In the examination, every word related to locations such as place names, houses, areas, cities, towns, villages, ruins and so on is extracted from the SOURCES documents. These locations are allocated to present areas or points then their longitudes and latitudes are estimated. Every word related to time is also extracted and converted to Gregorian calendar date. These data are organized as Serial Number (SID), Earthquake Name (ENAME), Earthquake ID (EID), Resource Name (RNAME), Resource ID (RID), Record ID (RECID), Japanese Lunar Calendar Date (JDATE), Gregorian Calendar Date (NDATE), Place Name in the SOURCES (ONAME), Present Place or Location Name (PNAME), Latitude (DLAT), Longitude (DLON) and Note as shown fig.6. Record IDs are used to link a point on TimeMap and related XML record.

TmeMap is used to show geo-temporal relationship graphically. In this examination, event data created by above method, 14 shape files on active faults of Japanese Islands (Active Fault Shape File from Tanaka and Imaizumi eds., 2002, Digital Active Fault Map of Japan, Univ.

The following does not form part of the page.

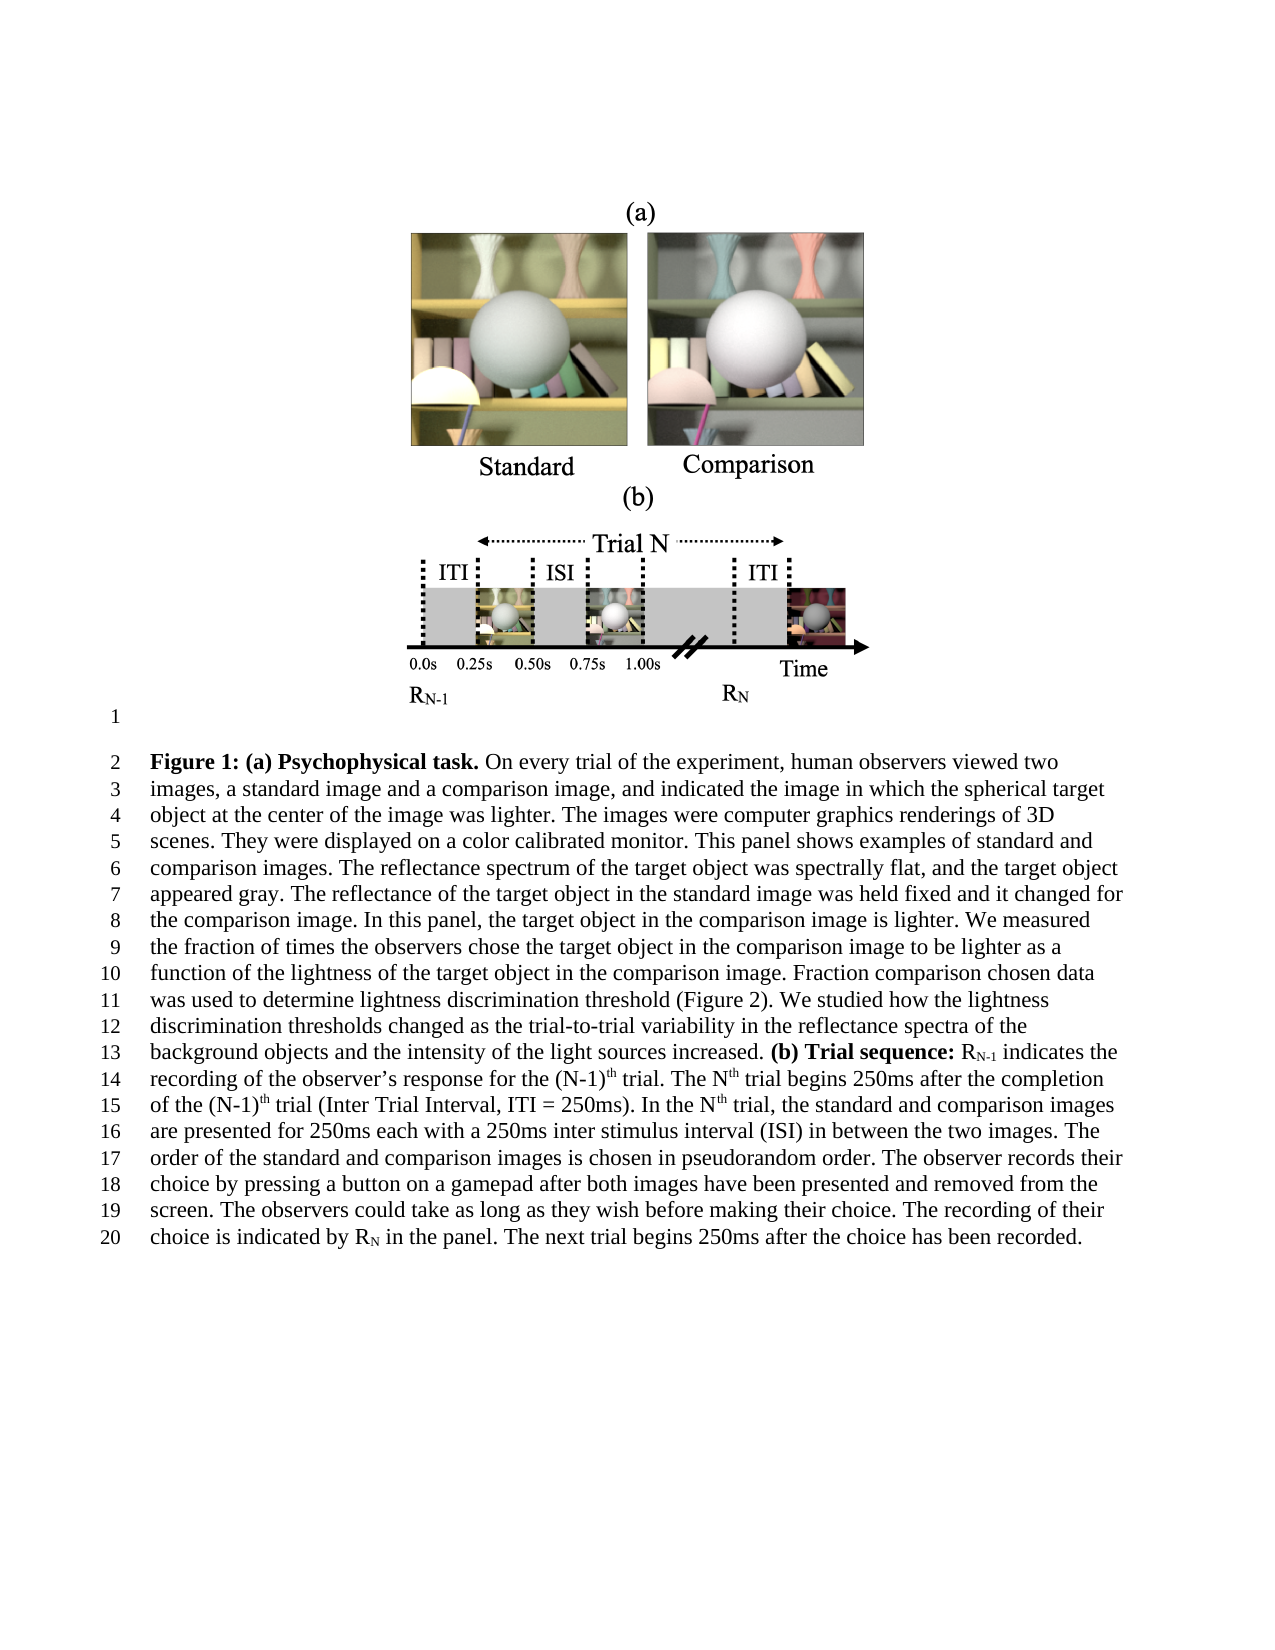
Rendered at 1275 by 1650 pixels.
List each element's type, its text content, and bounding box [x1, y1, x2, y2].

text Figure 1: (a) Psychophysical task. On every trial of the experiment, human observers viewed two images, a standard image and a comparison image, and indicated the image in which the spherical target object at the center of the image was lighter. The images were computer graphics renderings of 3D scenes. They were displayed on a color calibrated monitor. This panel shows examples of standard and comparison images. The reflectance spectrum of the target object was spectrally flat, and the target object appeared gray. The reflectance of the target object in the standard image was held fixed and it changed for the comparison image. In this panel, the target object in the comparison image is lighter. We measured the fraction of times the observers chose the target object in the comparison image to be lighter as a function of the lightness of the target object in the comparison image. Fraction comparison chosen data was used to determine lightness discrimination threshold (Figure 2). We studied how the lightness discrimination thresholds changed as the trial-to-trial variability in the reflectance spectra of the background objects and the intensity of the light sources increased. (b) Trial sequence: RN-1 indicates the recording of the observer’s response for the (N-1)th trial. The Nth trial begins 250ms after the completion of the (N-1)th trial (Inter Trial Interval, ITI = 250ms). In the Nth trial, the standard and comparison images are presented for 250ms each with a 250ms inter stimulus interval (ISI) in between the two images. The order of the standard and comparison images is chosen in pseudorandom order. The observer records their choice by pressing a button on a gamepad after both images have been presented and removed from the screen. The observers could take as long as they wish before making their choice. The recording of their choice is indicated by RN in the panel. The next trial begins 250ms after the choice has been recorded. [150, 748, 1125, 1249]
picture [150, 175, 1125, 724]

Tokyo Press, DAFM2086), a shape file on Japanese map, and a shape file of the world countries are superimposed on TimeMap (Fig.7).

4. CONCLUSION

We have just finished digitizing the SOURCES and creating first-version database. Revision works are carrying on creating high reliable documents. Various problems have been clarified concerning existing collections of historical earthquake documents.

We are trying to construct a new user interface to facilitate revision works on an XML document, and the studies on database system configurations, data conversions, and effective user interfaces are necessary. The goal of the database system development is to realize effective data handling functions for researchers and the automatic cooperation with the seismic intensity database. Verification of these applications is a future research subject.